Beef Stir-Fry

"The best thing about a stir-fry is that you can substitute the vegetables you like most."

Total Time:
30 min
Prep:
15 min
Cook:
15 min

Yield:
4 servings
Level:
Easy

NUTRITION INFO
Ingredients
  • 1 1/2 pounds skirt steak, cut into 4-inch-long pieces, then cut against the grain into 1/4-inch-thick slices
  • Salt and freshly ground pepper
  • 1/4 cup low-sodium soy sauce
  • 1 serrano chile pepper, seeded and finely chopped
  • 2 teaspoons sugar
  • 2 tablespoons freshly squeezed lime juice (1 to 2 limes)
  • 2 tablespoons olive oil
  • 2 cloves garlic, grated
  • 1 bunch scallions, thinly sliced
  • 6 ounces fresh mushrooms, sliced
  • 1/4 pound snow peas or green beans
  • 1 12 -ounce can baby corn, drained
  • 1 red bell pepper, thinly sliced (optional)
Directions
  • Season the steak with salt and pepper. In a medium bowl, whisk together the soy sauce, chile pepper, sugar and lime juice until the sugar is dissolved. Add the beef, toss to coat and set aside.

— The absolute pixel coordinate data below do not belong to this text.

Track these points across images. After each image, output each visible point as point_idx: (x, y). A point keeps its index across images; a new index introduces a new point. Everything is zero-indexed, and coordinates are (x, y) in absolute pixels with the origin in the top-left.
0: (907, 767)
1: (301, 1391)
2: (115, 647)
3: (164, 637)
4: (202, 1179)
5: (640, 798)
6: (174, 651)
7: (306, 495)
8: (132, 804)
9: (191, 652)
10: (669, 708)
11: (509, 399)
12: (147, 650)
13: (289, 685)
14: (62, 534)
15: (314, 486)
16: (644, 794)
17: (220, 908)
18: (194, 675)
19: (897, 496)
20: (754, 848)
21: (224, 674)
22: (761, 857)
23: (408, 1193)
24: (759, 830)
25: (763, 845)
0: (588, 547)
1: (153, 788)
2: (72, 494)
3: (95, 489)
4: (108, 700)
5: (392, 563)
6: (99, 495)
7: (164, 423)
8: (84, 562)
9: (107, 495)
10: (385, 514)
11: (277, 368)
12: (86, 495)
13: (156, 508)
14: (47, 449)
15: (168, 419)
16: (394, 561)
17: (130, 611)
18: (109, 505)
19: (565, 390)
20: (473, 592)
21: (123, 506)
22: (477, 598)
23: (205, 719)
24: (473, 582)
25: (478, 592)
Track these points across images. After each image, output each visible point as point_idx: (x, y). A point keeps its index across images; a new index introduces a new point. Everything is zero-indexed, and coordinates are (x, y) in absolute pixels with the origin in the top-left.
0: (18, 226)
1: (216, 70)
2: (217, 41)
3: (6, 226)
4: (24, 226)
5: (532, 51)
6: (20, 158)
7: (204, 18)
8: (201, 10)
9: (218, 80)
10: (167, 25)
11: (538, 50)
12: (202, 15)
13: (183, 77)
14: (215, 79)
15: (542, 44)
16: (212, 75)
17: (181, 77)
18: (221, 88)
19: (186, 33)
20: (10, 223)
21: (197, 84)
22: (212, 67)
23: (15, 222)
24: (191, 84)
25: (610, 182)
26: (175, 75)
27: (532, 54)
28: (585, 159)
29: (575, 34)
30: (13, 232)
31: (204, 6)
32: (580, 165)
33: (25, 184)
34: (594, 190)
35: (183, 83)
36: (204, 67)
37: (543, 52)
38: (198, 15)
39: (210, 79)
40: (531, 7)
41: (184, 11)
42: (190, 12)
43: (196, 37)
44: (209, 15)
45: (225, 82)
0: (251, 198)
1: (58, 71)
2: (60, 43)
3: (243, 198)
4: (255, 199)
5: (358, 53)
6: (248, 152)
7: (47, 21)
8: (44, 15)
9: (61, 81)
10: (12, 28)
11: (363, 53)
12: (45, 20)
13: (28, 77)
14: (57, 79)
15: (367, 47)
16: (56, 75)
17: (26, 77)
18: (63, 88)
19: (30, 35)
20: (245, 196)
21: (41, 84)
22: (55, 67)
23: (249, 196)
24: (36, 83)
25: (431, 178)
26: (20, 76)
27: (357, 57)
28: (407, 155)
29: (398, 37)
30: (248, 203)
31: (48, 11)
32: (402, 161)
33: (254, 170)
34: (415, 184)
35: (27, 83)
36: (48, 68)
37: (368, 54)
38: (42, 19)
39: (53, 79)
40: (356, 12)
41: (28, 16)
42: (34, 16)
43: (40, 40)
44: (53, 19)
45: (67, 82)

  • In a large skillet over medium-high heat, heat the oil until shimmering, about 1 minute. Add the beef and cook, stirring, until cooked through, 3 to 5 minutes.

  • Remove the beef from the skillet and set aside. Allow the liquid in the pan to reduce until thickened, about 4 minutes. Add the garlic and scallions and cook 1 minute more. Add the mushrooms and cook for 2 to 3 minutes more. Add the snow peas, baby corn and bell pepper and continue cooking until all the vegetables are crisp-tender, about 2 minutes. Return the beef to the skillet and toss to combine.